> Required work:
Copy the rows from the line containing "This record shows" through the line containing "638.9], [0, 0, 1]] dist [0.000988, -0.003267]", switching "scene" to "location" and leaving everything else unchanged. Omit the pictures.

> Study material:
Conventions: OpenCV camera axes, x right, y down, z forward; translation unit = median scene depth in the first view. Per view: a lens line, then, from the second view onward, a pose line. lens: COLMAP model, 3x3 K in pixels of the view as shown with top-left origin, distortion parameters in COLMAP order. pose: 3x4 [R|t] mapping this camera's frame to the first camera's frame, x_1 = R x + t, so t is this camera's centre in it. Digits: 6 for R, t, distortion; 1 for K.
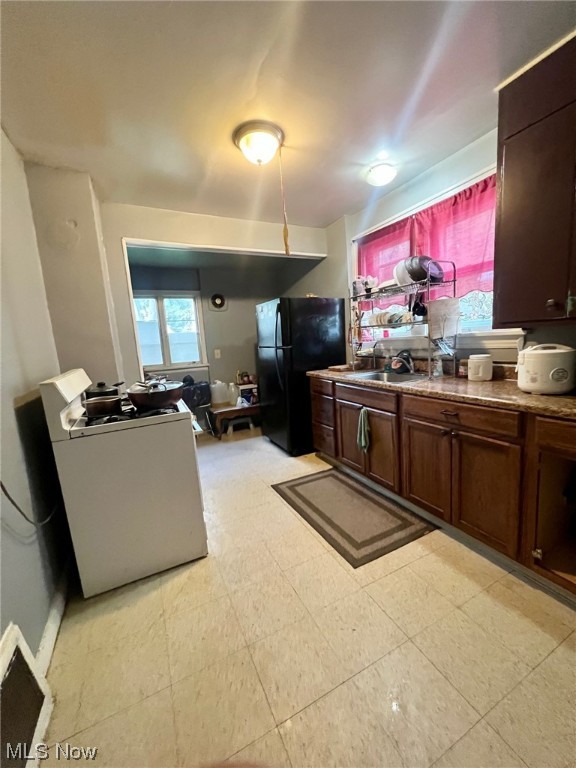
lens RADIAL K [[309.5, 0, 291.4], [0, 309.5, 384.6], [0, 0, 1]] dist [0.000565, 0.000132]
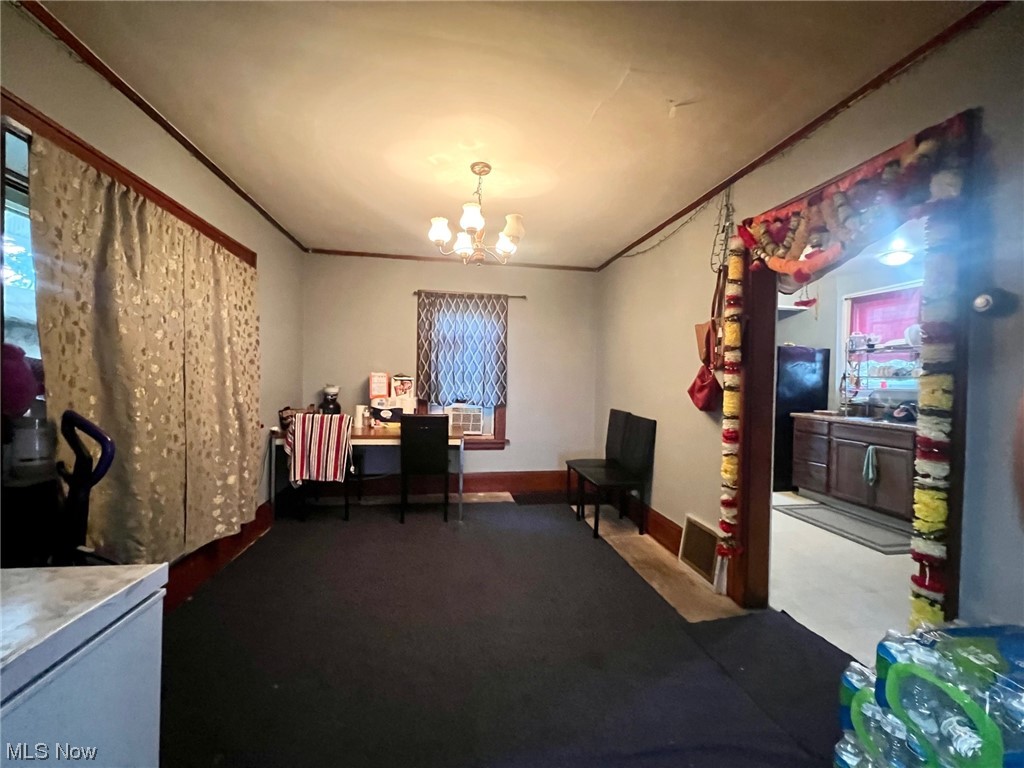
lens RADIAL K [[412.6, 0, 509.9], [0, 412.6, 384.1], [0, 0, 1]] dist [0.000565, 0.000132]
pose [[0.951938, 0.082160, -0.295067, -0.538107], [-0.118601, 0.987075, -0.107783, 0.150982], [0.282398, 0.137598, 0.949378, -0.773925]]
...
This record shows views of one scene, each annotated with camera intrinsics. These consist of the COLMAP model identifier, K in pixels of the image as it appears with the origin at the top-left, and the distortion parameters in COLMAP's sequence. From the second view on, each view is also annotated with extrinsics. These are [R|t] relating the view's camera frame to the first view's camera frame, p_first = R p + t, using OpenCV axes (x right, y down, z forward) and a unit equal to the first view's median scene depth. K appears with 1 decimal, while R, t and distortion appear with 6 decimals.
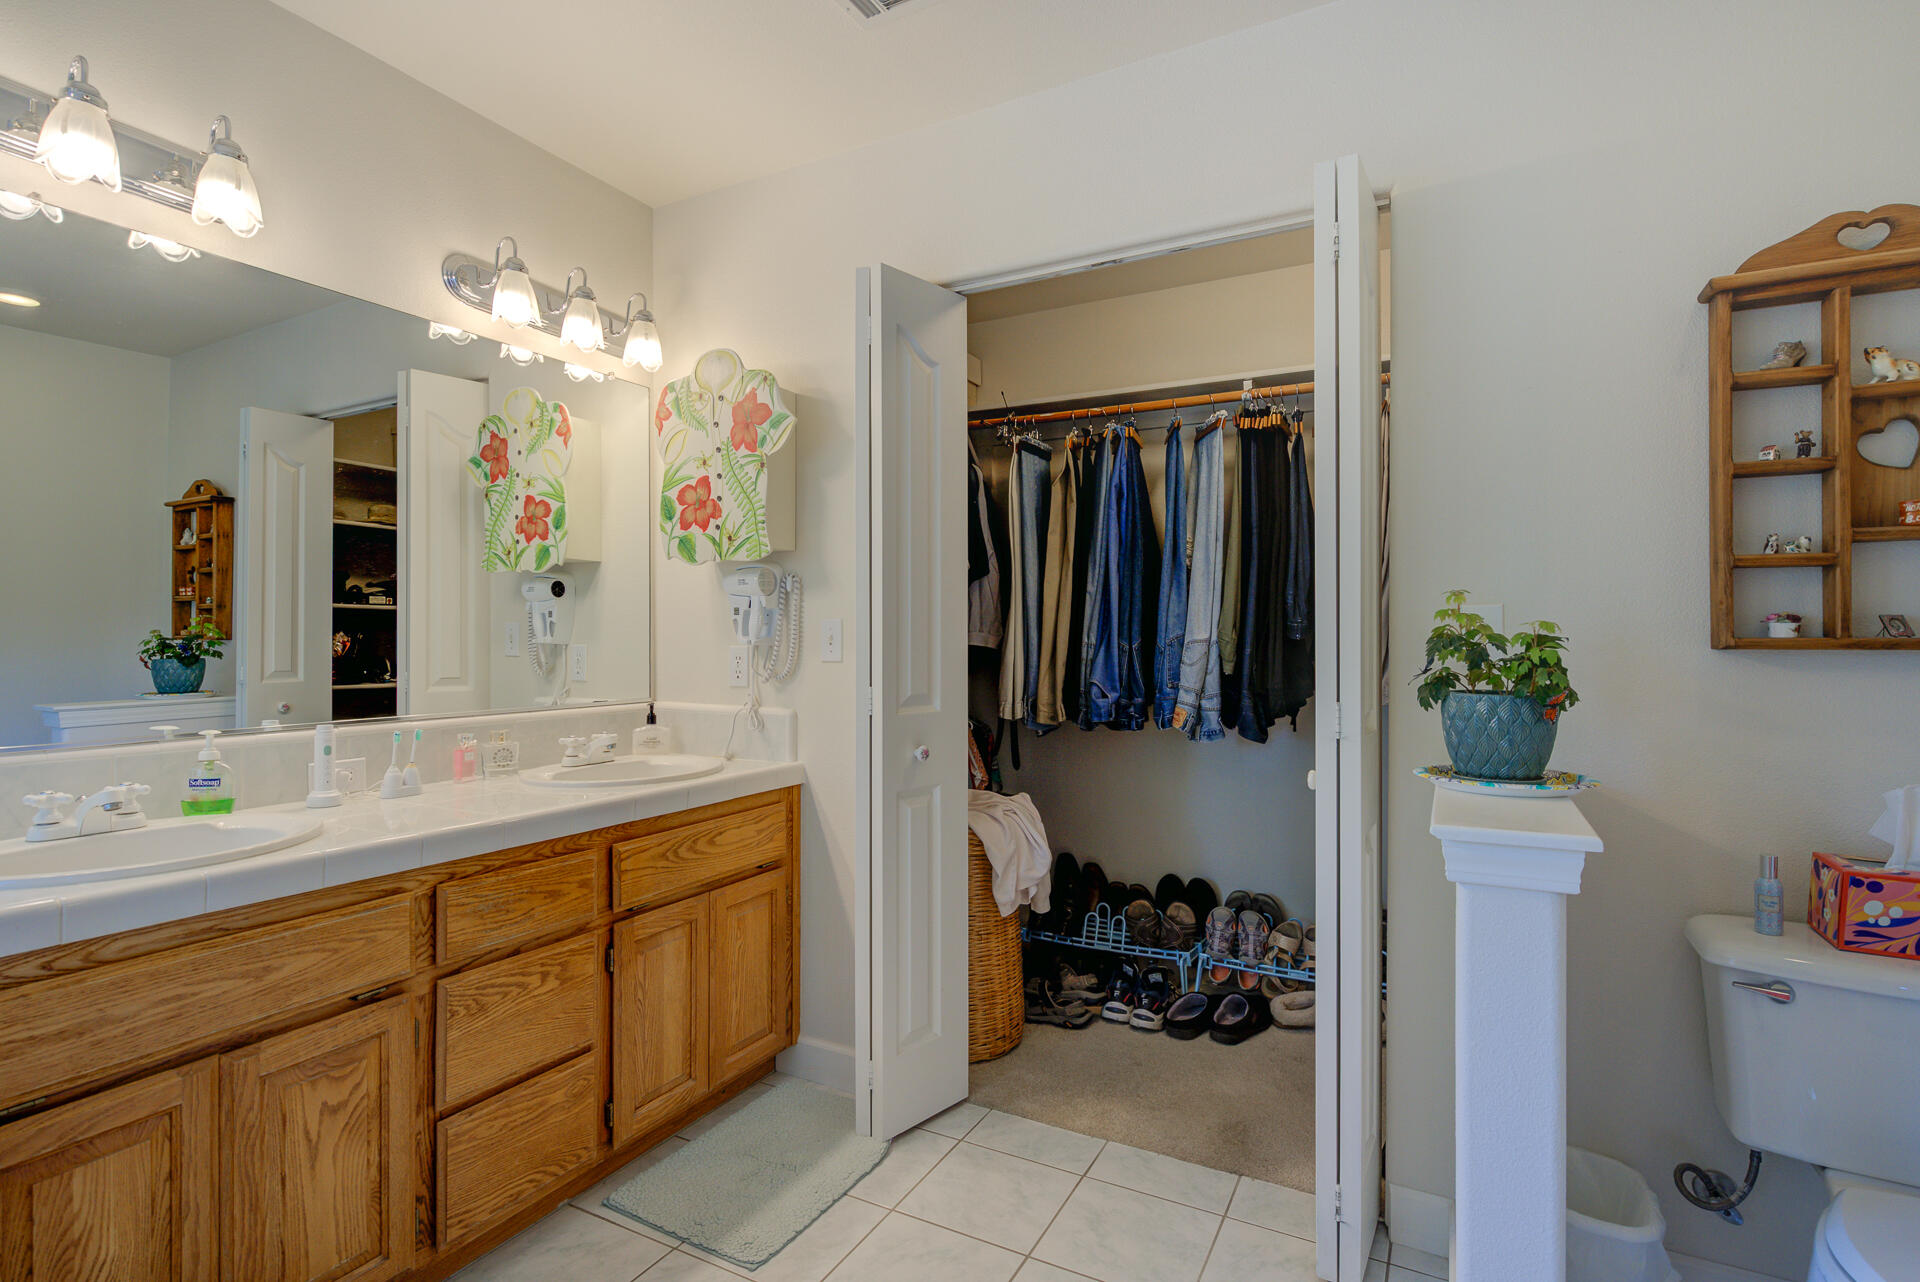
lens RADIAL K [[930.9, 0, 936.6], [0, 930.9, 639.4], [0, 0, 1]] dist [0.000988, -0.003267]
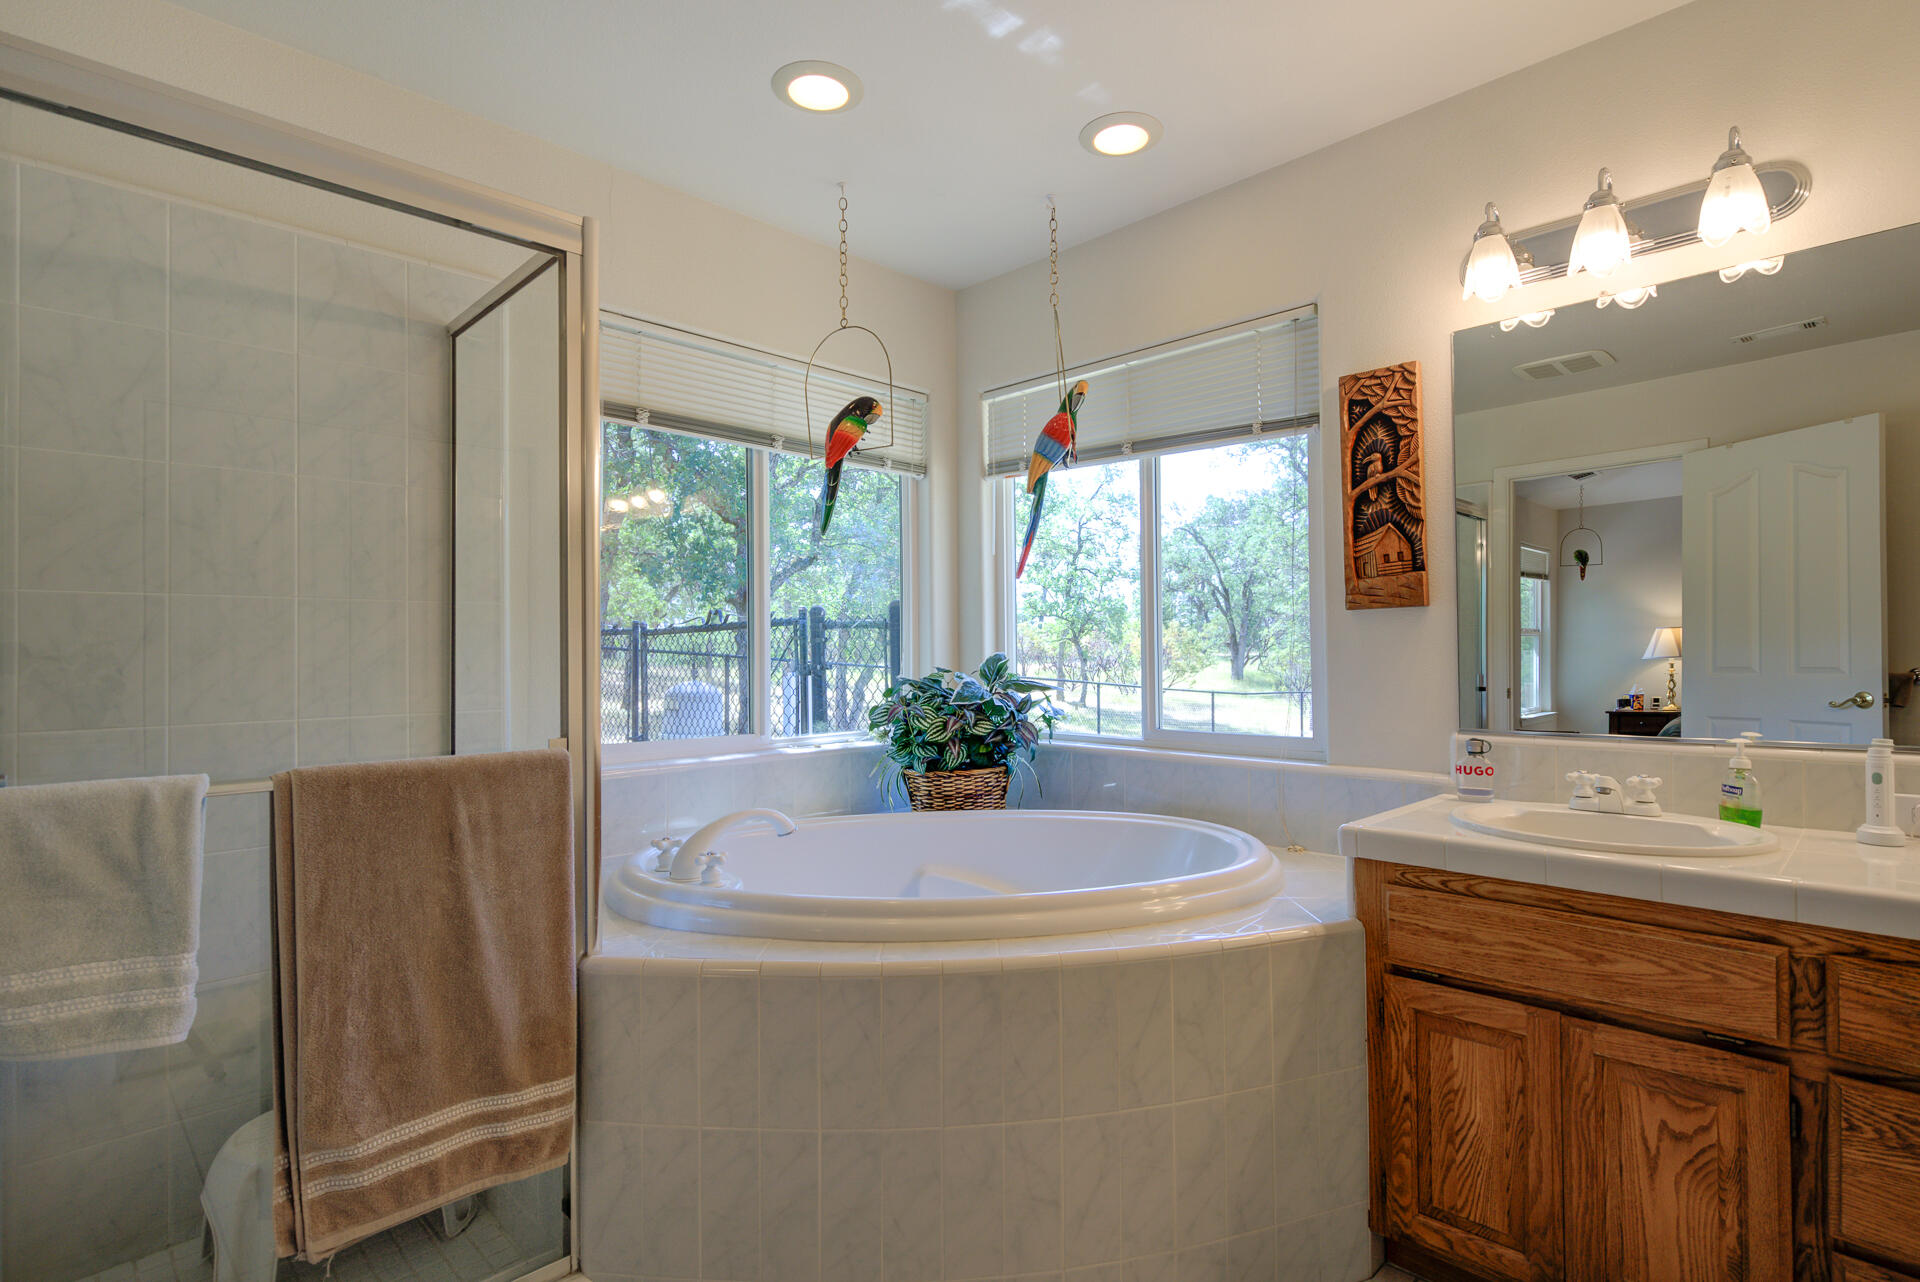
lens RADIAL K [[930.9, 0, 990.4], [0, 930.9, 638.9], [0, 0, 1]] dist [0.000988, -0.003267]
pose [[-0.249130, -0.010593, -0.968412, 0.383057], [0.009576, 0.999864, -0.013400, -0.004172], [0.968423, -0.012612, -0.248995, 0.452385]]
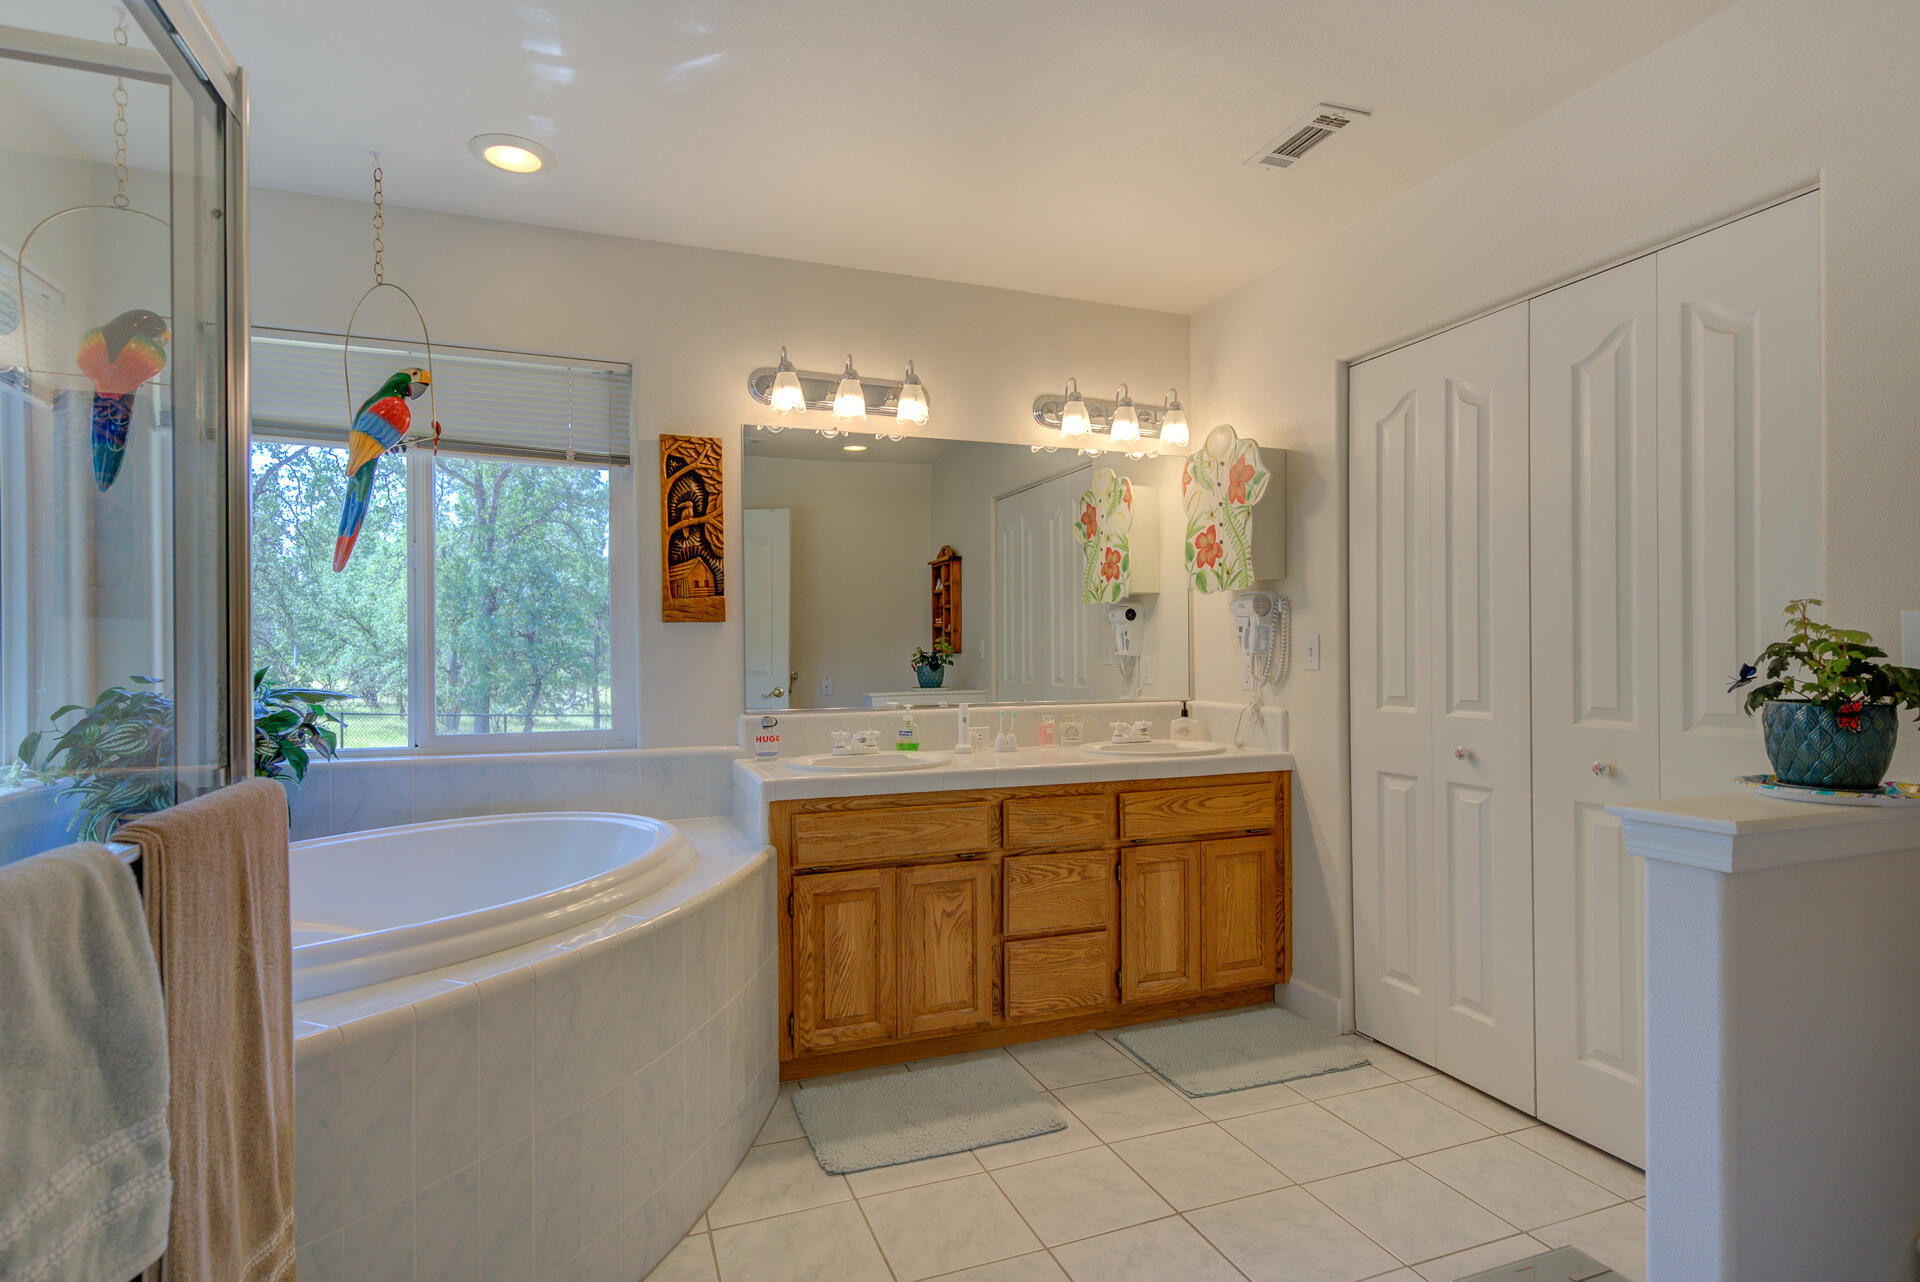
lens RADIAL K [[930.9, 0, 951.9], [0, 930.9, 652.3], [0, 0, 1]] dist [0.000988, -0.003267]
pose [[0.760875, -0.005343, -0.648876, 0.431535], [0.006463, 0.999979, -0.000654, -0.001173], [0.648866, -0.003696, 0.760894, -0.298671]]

> Problem solution:
This record shows views of one location, each annotated with camera intrinsics. These consist of the COLMAP model identifier, K in pixels of the image as it appears with the origin at the top-left, and the distortion parameters in COLMAP's sequence. From the second view on, each view is also annotated with extrinsics. These are [R|t] relating the view's camera frame to the first view's camera frame, p_first = R p + t, using OpenCV axes (x right, y down, z forward) and a unit equal to the first view's median location depth. K appears with 1 decimal, while R, t and distortion appear with 6 decimals.
lens RADIAL K [[930.9, 0, 936.6], [0, 930.9, 639.4], [0, 0, 1]] dist [0.000988, -0.003267]
lens RADIAL K [[930.9, 0, 990.4], [0, 930.9, 638.9], [0, 0, 1]] dist [0.000988, -0.003267]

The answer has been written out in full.